On my drive home today, a dragonfly struck the window of my Mini Cooper. Curiously, the impact did not kill the creature, though it certainly was stunned. Instead, its tail somehow became tucked beneath one of my wiper blades.
I was sad to see it happen, but I didn’t do anything about it. What could I do? It looked alive, but I couldn’t be sure. And what good would stopping the car do? I figured it would be dead by the time I got home.
As I unloaded the groceries, I noticed the dragonfly was very much alive. It was flailing to escape from the wiper’s grasp.
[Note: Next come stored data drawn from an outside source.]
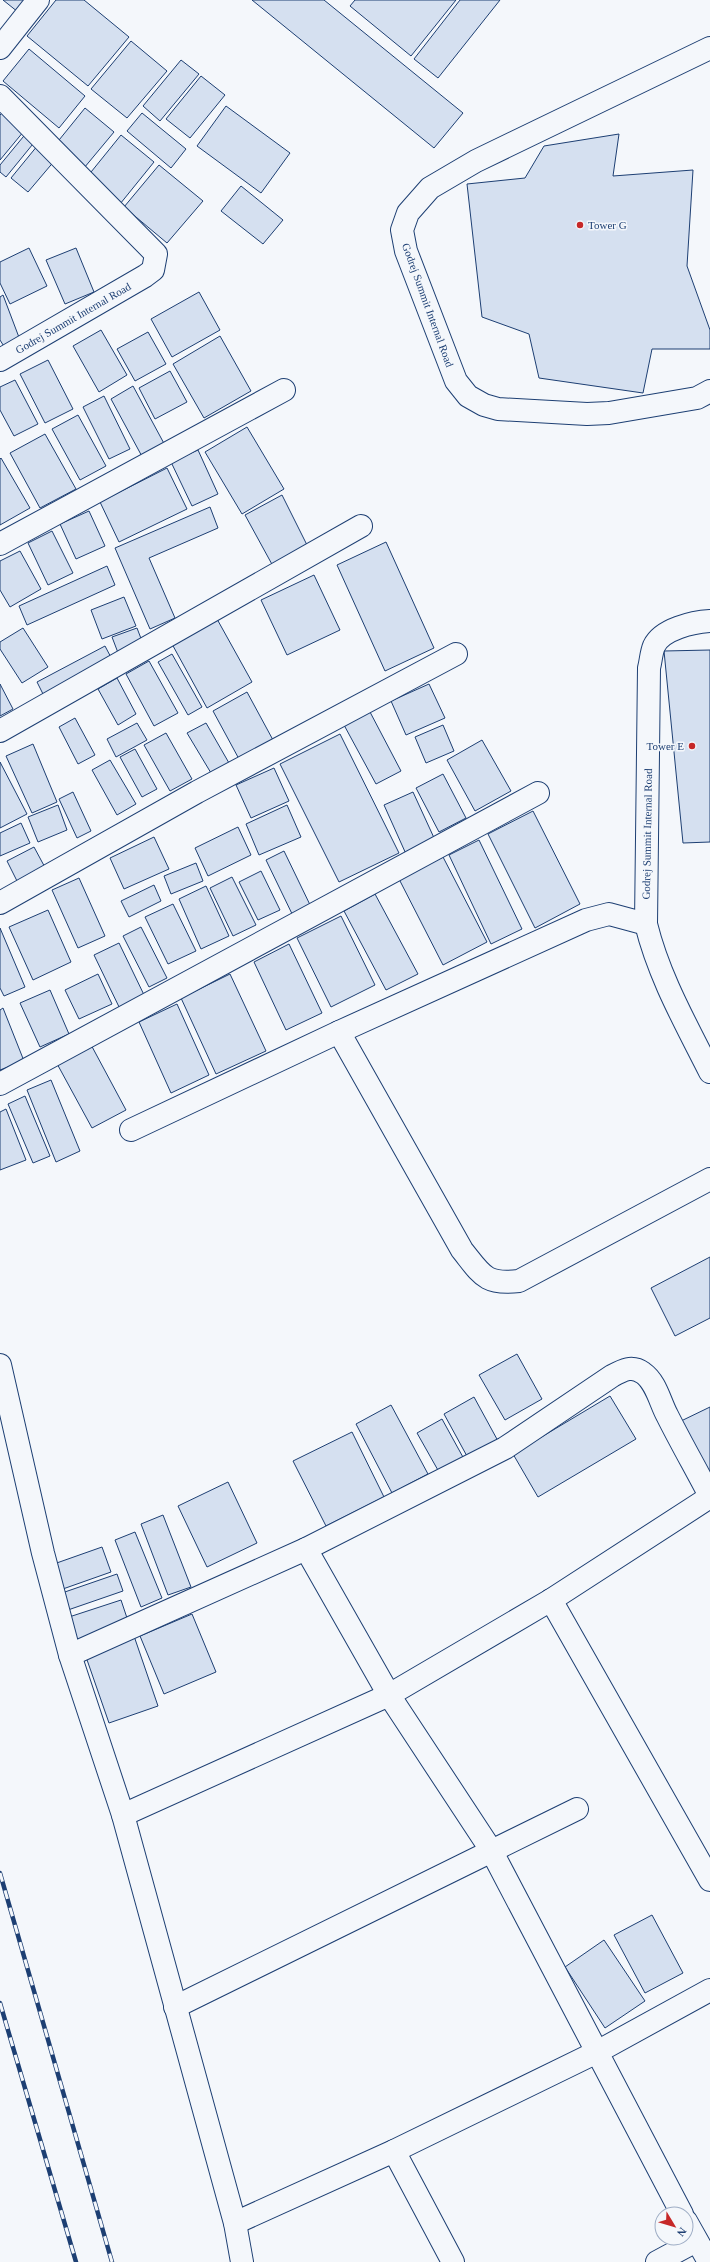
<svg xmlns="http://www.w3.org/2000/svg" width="710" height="2262" font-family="'Times New Roman',serif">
	<rect width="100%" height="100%" fill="#f4f7fb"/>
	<g fill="#d5e0f0" stroke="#1d3f73">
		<polygon points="3,0 28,0 18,12"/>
		<polygon points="56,0 84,0 129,37 88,86 27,36"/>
		<polygon points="252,0 324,0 463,113 434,148"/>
		<polygon points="355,0 456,0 411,56 350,6"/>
		<polygon points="460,0 500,0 438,78 414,59"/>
		<polygon points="131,41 167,71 127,118 91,89"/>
		<polygon points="29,49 85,96 59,128 3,81"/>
		<polygon points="181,60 199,74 160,121 143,106"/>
		<polygon points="201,76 225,95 190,138 166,119"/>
		<polygon points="226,106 290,153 261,193 197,146"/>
		<polygon points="85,108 114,132 84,168 55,145"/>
		<polygon points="2,113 24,131 0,160 0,115"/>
		<polygon points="142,113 186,149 171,168 127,131"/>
		<polygon points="28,131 37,139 6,177 0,172 0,165"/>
		<polygon points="619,134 613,176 693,170 687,266 710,330 710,349 652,349 643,393 539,378 529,334 482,317 467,184 525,178 544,146"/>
		<polygon points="121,135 154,162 120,204 87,177"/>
		<polygon points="38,145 56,159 28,192 11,178"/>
		<polygon points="159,165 203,201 167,243 124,207"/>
		<polygon points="241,186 283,220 263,244 221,211"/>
		<polygon points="29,248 47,286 10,304 0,283 0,262"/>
		<polygon points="76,248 94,292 65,304 46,260"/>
		<polygon points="199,292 220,330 172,357 151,319"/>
		<polygon points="3,295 20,340 5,348 0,340 0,297"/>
		<polygon points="101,330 127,375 99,392 73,346"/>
		<polygon points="148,332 166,364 135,381 117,349"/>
		<polygon points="220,336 251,391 204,418 173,364"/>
		<polygon points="48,360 73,409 45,423 20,374"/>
		<polygon points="170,371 187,402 155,419 139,388"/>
		<polygon points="15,380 38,424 14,436 0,410 0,387"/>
		<polygon points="133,386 167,449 145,462 111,399"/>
		<polygon points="104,396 130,449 109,459 83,407"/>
		<polygon points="78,415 106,466 80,480 52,429"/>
		<polygon points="247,427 284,489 242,514 205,452"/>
		<polygon points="45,434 76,489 40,508 10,453"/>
		<polygon points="198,450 218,494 192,506 171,462"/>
		<polygon points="1,458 30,508 0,525 0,459"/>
		<polygon points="167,468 187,509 119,542 100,502"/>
		<polygon points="282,495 308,547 274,568 245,515"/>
		<polygon points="210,507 218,528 149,558 175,618 150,629 115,548"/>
		<polygon points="89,511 105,546 76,559 60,524"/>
		<polygon points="52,531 73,573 48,585 28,543"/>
		<polygon points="386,542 434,648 385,671 337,565"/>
		<polygon points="20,551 41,589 10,607 0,590 0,561"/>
		<polygon points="107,566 115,585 27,625 19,606"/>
		<polygon points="314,575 340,630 287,655 261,600"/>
		<polygon points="124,597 136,626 102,639 91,610"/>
		<polygon points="217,619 252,682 207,708 172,644"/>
		<polygon points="23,628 48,667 22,683 0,649 0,642"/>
		<polygon points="137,628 145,649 120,658 112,637"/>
		<polygon points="105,646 115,665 46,700 37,682"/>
		<polygon points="710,650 710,842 683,843 664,651"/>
		<polygon points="172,654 202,707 188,715 158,662"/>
		<polygon points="149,661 178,713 154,726 126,674"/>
		<polygon points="117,678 136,714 118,725 98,689"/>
		<polygon points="0,684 13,709 0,716"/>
		<polygon points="429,684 445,718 406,735 391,701"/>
		<polygon points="247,692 273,740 239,759 213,711"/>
		<polygon points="370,712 401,771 376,784 344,725"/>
		<polygon points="75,718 95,755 78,764 59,727"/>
		<polygon points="137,723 147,740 116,757 107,739"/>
		<polygon points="206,723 229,763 211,773 187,733"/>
		<polygon points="443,725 454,751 426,763 415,737"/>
		<polygon points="166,733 192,779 170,791 144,745"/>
		<polygon points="340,734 399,853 339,882 280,764"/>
		<polygon points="482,740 511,791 475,811 447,760"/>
		<polygon points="33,744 57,802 32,813 6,756"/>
		<polygon points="135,749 157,789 142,797 120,757"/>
		<polygon points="110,760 136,804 117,815 92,770"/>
		<polygon points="0,762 27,814 0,828"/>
		<polygon points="274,768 289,801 251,818 236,785"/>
		<polygon points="443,774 466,818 439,832 416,788"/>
		<polygon points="73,792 91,831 77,838 59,799"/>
		<polygon points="413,792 435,840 406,854 384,805"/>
		<polygon points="58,805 67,830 38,842 28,817"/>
		<polygon points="287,805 301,837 259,855 246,824"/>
		<polygon points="533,811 580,904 535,928 488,834"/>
		<polygon points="21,823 30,843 0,856 0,833"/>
		<polygon points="238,827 251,855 208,876 195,848"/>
		<polygon points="154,837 169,869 124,889 110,858"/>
		<polygon points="479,840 522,929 491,944 449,855"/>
		<polygon points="34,847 48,873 20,887 7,861"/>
		<polygon points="284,851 313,911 295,920 266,860"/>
		<polygon points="443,857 487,942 443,965 399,879"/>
		<polygon points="196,863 203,881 171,894 164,876"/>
		<polygon points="261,871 280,910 258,920 239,882"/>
		<polygon points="232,877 256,925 233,936 210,888"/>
		<polygon points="79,878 105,936 78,948 52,890"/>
		<polygon points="154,885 161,901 129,917 121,901"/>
		<polygon points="206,886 229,936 201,949 179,899"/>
		<polygon points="375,894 418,974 386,990 344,911"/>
		<polygon points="173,904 196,951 168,964 145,917"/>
		<polygon points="48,910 71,962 33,980 9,927"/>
		<polygon points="341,916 375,985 331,1007 297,938"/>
		<polygon points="141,927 167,978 149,987 123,936"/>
		<polygon points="0,928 25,987 4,996 0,988"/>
		<polygon points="119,943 146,999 121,1011 94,955"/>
		<polygon points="289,944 322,1013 286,1030 254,962"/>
		<polygon points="98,974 112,1004 79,1019 65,990"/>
		<polygon points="230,974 266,1051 216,1074 181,998"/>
		<polygon points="50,990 69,1034 40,1047 20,1003"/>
		<polygon points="177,1004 209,1075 171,1093 139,1022"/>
		<polygon points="3,1008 24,1061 0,1070 0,1010"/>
		<polygon points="89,1041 126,1110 92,1128 55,1060"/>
		<polygon points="51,1080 80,1151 56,1162 27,1090"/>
		<polygon points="25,1096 50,1156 33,1163 8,1104"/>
		<polygon points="6,1109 26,1160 0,1170 0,1112"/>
		<polygon points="710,1257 710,1318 675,1336 651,1288"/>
		<polygon points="517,1354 542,1399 505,1420 479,1375"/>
		<polygon points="610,1396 636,1439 538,1497 513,1454"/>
		<polygon points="474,1397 498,1441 468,1458 444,1414"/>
		<polygon points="391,1405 428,1474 392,1493 356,1424"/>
		<polygon points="710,1407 710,1473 679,1422"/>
		<polygon points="442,1419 464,1459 439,1472 417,1433"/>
		<polygon points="352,1432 384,1497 326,1526 293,1461"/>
		<polygon points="228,1482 257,1543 207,1567 178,1506"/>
		<polygon points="163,1515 191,1587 168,1595 141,1524"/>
		<polygon points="135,1532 162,1598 141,1607 115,1540"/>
		<polygon points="102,1547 111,1572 60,1590 51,1565"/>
		<polygon points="117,1574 123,1591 65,1611 59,1594"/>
		<polygon points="121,1600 130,1627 74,1644 66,1618"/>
		<polygon points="192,1614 216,1672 164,1694 140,1636"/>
		<polygon points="134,1636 158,1706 109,1723 85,1654"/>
		<polygon points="652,1915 683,1973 645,1993 614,1935"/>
		<polygon points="604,1940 645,2001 605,2028 565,1967"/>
	</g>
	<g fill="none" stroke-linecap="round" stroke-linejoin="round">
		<defs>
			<g id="minor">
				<polyline points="0,48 38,0"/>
				<polyline points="710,48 476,161 430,188 408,213 402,230 406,251 456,381 468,396 484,405 498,409 587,414 609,413 697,398 710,391"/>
				<polyline points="0,96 156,254 153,270 145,276 0,360"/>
				<polyline points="0,544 284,390"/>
				<path d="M710 621C693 622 662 629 654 646 651 653 651 661 649 668L646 924C659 977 686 1024 710 1072"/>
				<polyline points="0,731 361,526"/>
				<polyline points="0,903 197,792 456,654"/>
				<path d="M339 1032 462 1250C482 1275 485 1285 519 1281L710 1179"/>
				<polyline points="0,1084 538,793"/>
				<polyline points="131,1130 339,1032 586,920 609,914 646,924"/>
				<polyline points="0,1365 43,1553 70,1655 123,1815 235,2223 242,2262"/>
				<polyline points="306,1549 389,1695 491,1850 682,2214"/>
				<polyline points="551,1600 710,1880"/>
				<path d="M70 1655 306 1549 505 1448 612 1376C623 1370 632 1365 643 1373 656 1382 660 1402 667 1415 681 1443 696 1469 710 1496"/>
				<polyline points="123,1815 389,1695 551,1600 710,1497"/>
				<polyline points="175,2007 577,1809"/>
				<polyline points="394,2151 453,2262"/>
				<polyline points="686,2221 709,2262"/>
				<polyline points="235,2223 394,2151 597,2052 710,1990"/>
				<polyline points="657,2262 696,2241"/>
			</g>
		</defs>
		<use href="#minor" stroke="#1d3f73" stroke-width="24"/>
		<use href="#minor" stroke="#f4f7fb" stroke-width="22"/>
		<defs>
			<g id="rail">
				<polyline points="0,1873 112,2262"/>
				<polyline points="0,2003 76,2262"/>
			</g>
		</defs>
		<use href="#rail" stroke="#1d3f73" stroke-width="4.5"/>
		<use href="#rail" stroke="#f4f7fb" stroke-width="3" stroke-dasharray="9" stroke-linecap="butt"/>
	</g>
	<g fill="#c62828" stroke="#f4f7fb" stroke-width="1.5">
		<circle cx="580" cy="225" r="4"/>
		<circle cx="692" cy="746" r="4"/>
	</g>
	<g text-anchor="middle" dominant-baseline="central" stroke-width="3" stroke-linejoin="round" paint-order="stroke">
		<g font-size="11" fill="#1d3f73" stroke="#f4f7fb" text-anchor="start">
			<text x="588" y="225">Tower G</text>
			<text x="684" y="746" text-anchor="end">Tower E</text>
		</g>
		<g font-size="11" fill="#1d3f73" stroke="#f4f7fb">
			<text transform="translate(428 305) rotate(70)">Godrej Summit Internal Road</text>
			<text transform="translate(73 318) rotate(-30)">Godrej Summit Internal Road</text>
			<text transform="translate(647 834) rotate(-89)">Godrej Summit Internal Road</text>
		</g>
	</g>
	<g transform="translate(674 2226) rotate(128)"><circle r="19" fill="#f4f7fb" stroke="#9eadc5"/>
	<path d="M0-3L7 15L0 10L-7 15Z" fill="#c62828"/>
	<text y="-6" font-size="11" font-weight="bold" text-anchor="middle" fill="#1d3f73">N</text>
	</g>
</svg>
“Kris,” I called. “I need you to do something for me.”
“What is it?” she asked.
“There’s a dragonfly under the wipers. It’s still alive, and I can’t bear to look at it. Can you take care of it?”
I know this is a reversal from typical gender roles, but that’s how it is in our house. Kris deals with death and destruction all day long. I write about the psychology of money. I’m the sensitive one; Kris is matter of fact. Killing insects is her province (though I’m responsible for spiders.)
She carefully freed the dragonfly and held it in her hand. “One of its wings is broken,” she said.
“What should we do?” I asked. She gave me a look as if to say that I shouldn’t be such a baby.
“Don’t worry about it,” she said. “It’s just a dragonfly.” She hung it from a clerodendron blossom. I tried to ingore the thing as I went about my business, but I couldn’t. I found its plight heartbreaking. I stood by and watched it closely for several minutes.
The dragonfly was beautiful, a sort of crystal blue with deep liquid eyes and lace-like wings. It was conscious and active. It gesticulated with its forelegs, it rotated its head, it vibrated its wings.
Eventually, it made a futile attempt to fly, but merely swooped to the grass. The dragonfly could walk just fine, but could not take to the air.
A part of me knows that it’s ridiculous to be so concerned about an insect. Eventually, I had to leave. I don’t want to know how this creature’s story ends. Its destiny seems clear enough. It’s a shame that something so beautiful cannot live forever.
Postscript: Now I know how this dragonfly’s story ends. Simon finds it and eats it. Alas, poor dragonfly.